Widersprüchliche Zeugenaussagen: Hilfsbereit oder Machtmensch?

Das Gericht ging auch der Frage nach, was für ein Mensch der Angeklagte sei. Dazu hätten die Aussagen der Zeuginnen und Zeugen nicht weiter auseinanderliegen können. Eine ehemalige Bewohnerin beschrieb den 54-Jährigen als "guten Menschen", der "immer allen helfen" wollte. So habe er sie etwa beim Erstellen von Bewerbungen unterstützt. Weitere gaben an, der Mann spreche viele Sprachen, sei sehr hilfsbereit und immer für alle da.

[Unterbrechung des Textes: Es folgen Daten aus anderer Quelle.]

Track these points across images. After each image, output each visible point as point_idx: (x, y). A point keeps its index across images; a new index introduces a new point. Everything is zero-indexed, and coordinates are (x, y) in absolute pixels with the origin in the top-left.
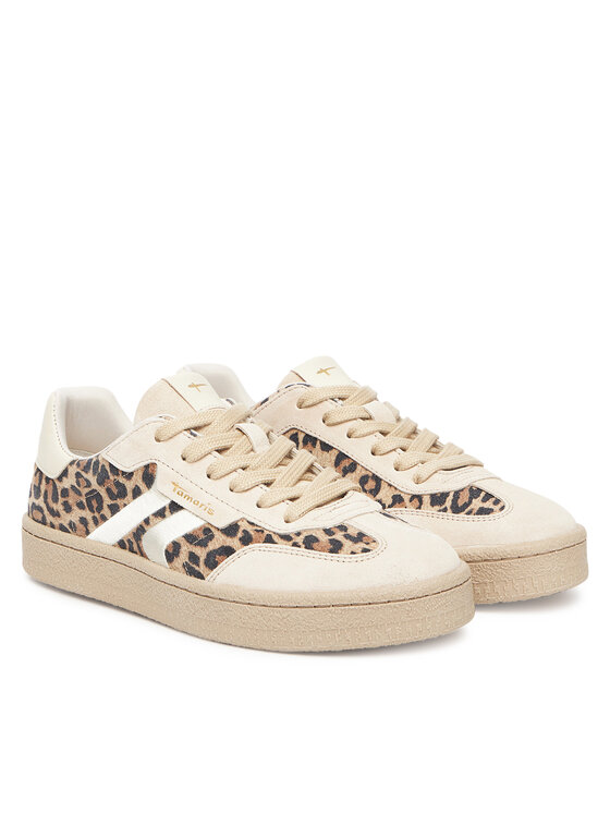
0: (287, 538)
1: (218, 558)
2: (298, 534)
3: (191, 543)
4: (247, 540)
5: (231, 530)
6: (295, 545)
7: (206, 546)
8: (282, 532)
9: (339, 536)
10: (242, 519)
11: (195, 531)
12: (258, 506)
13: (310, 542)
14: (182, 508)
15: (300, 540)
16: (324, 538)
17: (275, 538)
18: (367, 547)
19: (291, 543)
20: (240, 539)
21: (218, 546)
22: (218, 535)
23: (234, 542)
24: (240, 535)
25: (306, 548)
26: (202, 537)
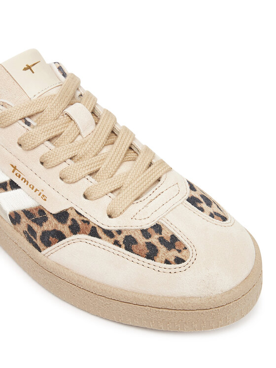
0: (109, 234)
1: (51, 239)
2: (119, 232)
3: (29, 218)
4: (75, 229)
5: (62, 216)
6: (116, 243)
7: (41, 225)
8: (106, 228)
9: (154, 240)
10: (72, 208)
11: (32, 209)
12: (85, 197)
13: (129, 243)
14: (19, 187)
15: (120, 238)
16: (141, 240)
17: (100, 232)
18: (179, 255)
19: (113, 240)
20: (70, 227)
21: (51, 229)
22: (50, 218)
23: (64, 228)
24: (69, 223)
25: (126, 249)
26: (38, 216)
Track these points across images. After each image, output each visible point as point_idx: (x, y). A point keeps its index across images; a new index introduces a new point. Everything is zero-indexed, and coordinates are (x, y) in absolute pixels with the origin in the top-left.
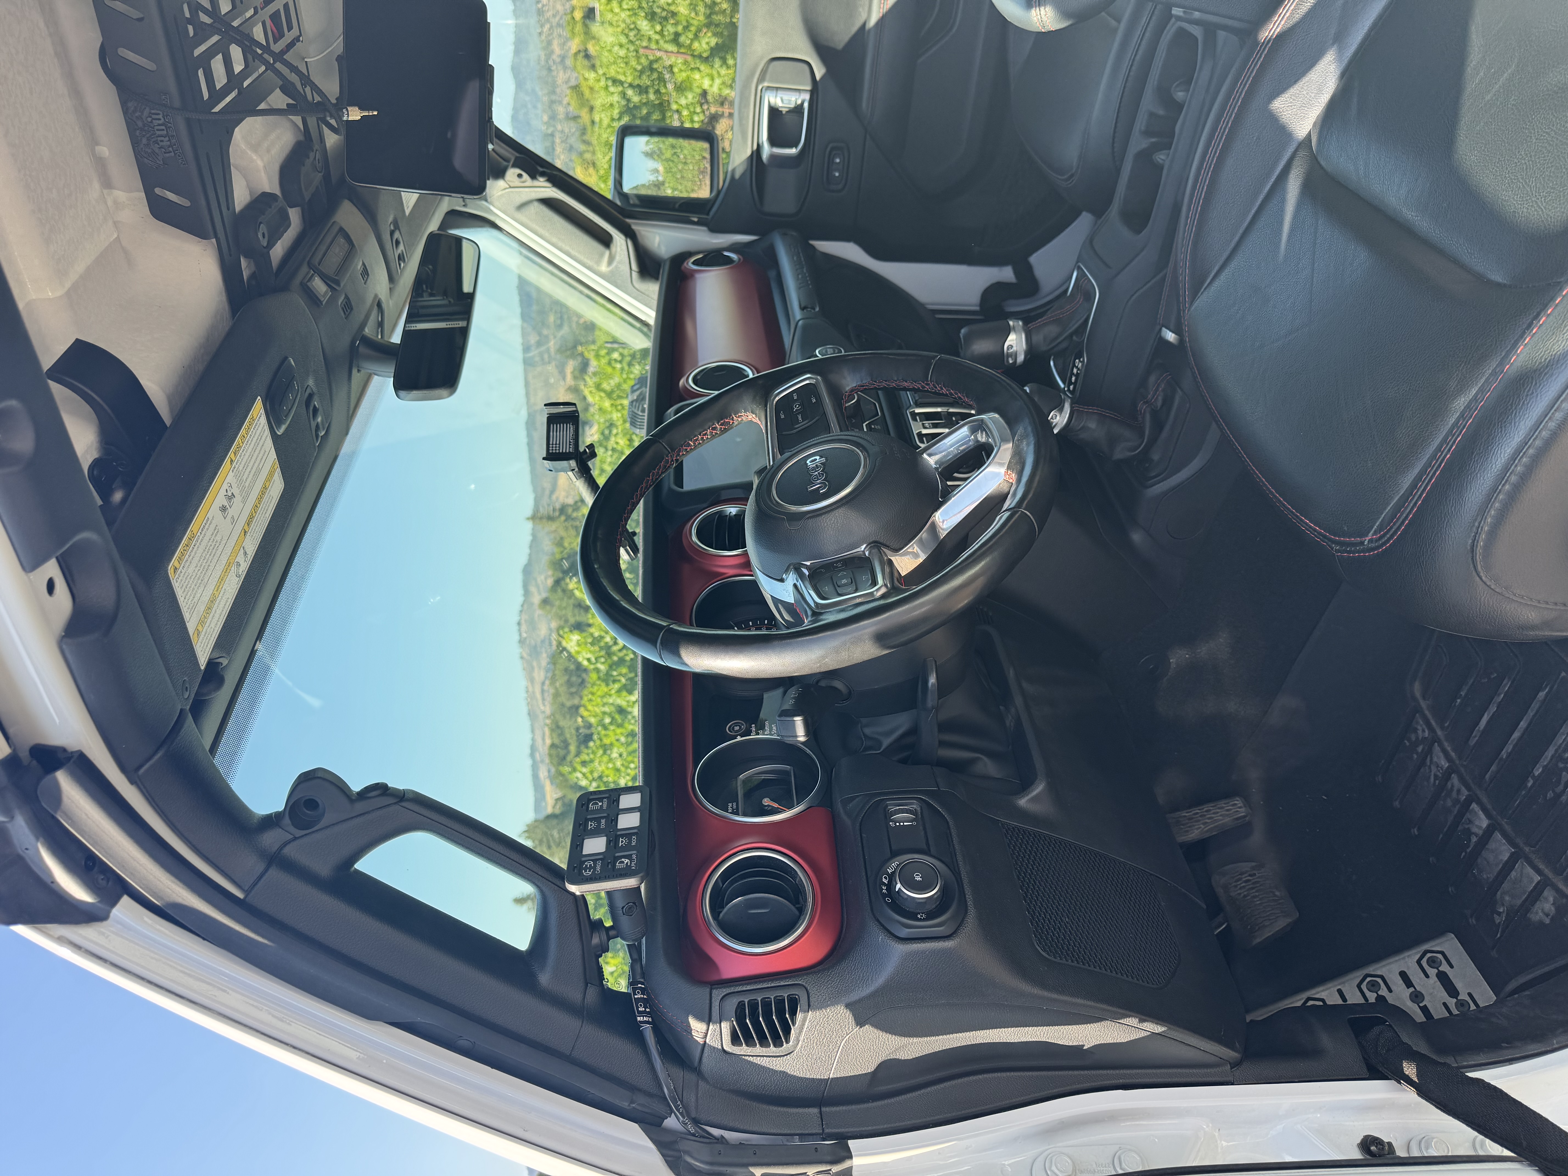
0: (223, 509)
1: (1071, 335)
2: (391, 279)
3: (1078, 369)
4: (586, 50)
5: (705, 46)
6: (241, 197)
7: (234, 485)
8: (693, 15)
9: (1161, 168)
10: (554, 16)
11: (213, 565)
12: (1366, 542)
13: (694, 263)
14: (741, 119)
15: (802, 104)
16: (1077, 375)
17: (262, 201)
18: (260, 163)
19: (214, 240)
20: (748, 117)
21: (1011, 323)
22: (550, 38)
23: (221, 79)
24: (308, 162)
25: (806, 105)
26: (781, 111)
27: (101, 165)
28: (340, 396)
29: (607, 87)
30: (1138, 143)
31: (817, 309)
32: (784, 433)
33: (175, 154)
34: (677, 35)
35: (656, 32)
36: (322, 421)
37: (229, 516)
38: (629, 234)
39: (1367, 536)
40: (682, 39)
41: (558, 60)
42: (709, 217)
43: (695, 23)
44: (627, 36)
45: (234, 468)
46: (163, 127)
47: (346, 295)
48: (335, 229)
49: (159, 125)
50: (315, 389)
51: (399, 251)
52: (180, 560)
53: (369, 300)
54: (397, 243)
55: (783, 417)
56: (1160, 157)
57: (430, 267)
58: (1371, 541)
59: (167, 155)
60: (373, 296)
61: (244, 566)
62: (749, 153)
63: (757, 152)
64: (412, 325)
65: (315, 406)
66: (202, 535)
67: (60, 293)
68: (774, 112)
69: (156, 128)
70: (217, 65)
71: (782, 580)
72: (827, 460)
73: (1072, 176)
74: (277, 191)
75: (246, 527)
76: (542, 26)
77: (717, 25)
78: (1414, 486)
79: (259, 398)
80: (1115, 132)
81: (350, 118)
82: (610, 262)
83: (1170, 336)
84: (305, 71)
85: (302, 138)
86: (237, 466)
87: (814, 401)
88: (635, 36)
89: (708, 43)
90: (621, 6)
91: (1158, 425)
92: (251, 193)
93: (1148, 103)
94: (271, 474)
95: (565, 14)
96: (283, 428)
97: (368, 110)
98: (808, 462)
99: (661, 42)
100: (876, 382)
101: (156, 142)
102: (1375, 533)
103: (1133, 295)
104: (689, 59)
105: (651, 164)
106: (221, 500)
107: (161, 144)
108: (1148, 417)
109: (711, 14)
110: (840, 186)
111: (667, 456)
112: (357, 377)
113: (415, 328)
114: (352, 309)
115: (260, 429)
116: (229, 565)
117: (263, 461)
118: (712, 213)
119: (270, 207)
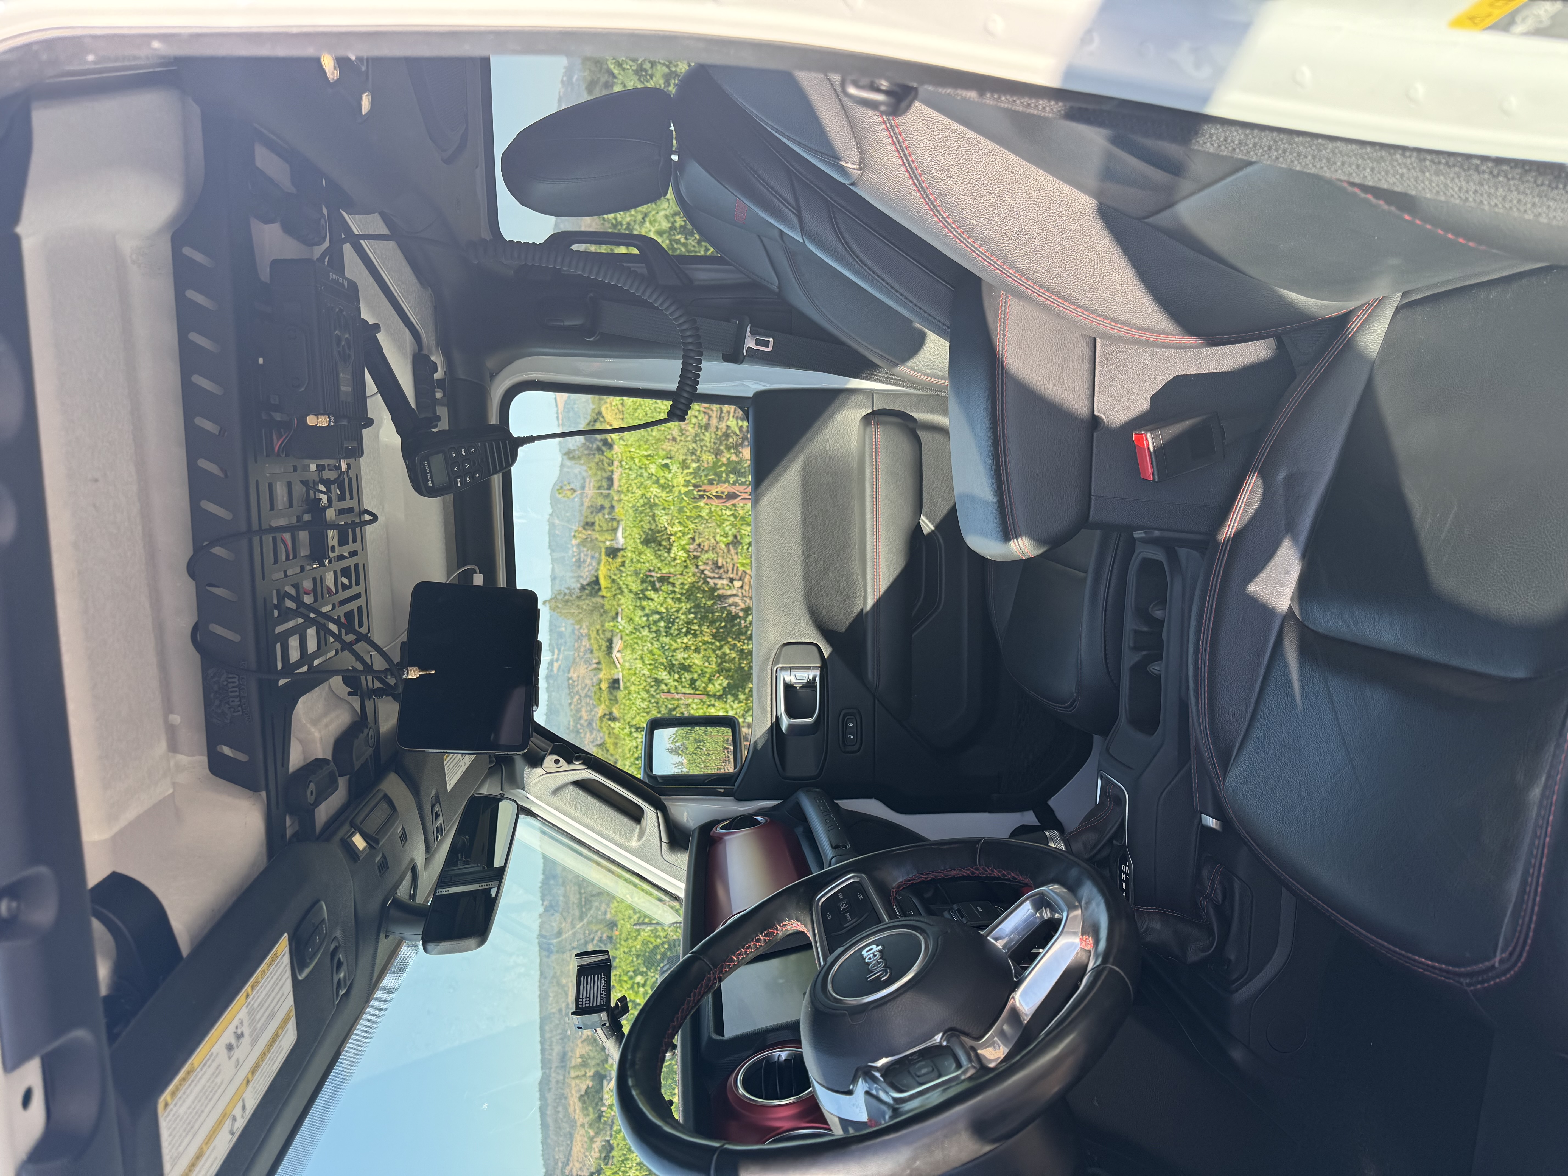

Andere wiederum nennen den Angeklagten einen Machtmenschen, der sich als Chef, als König, als Gott in der Unterkunft aufgespielt habe. Er habe Bewohnerinnen als "Schlampe" und "Hure" bezeichnet. Als die Vorwürfe gegen ihn laut wurden, soll der Mann einer Zeugin damit gedroht haben, dass er Kontakte zur kurdischen Mafia habe. Die Frau habe in der Folge – auch aus Angst – ihre Arbeit in der Unterkunft gekündigt. Ähnliche Drohungen soll der Angeklagte laut der mutmaßlich Geschädigten auch ihr gegenüber geäußert haben: "Du musst Angst haben, ich bin Kurde, ob ich eingesperrt werde oder nicht, dir wird was passieren", so habe er sich ihr gegenüber geäußert, gab sie bei der Polizei zu Protokoll.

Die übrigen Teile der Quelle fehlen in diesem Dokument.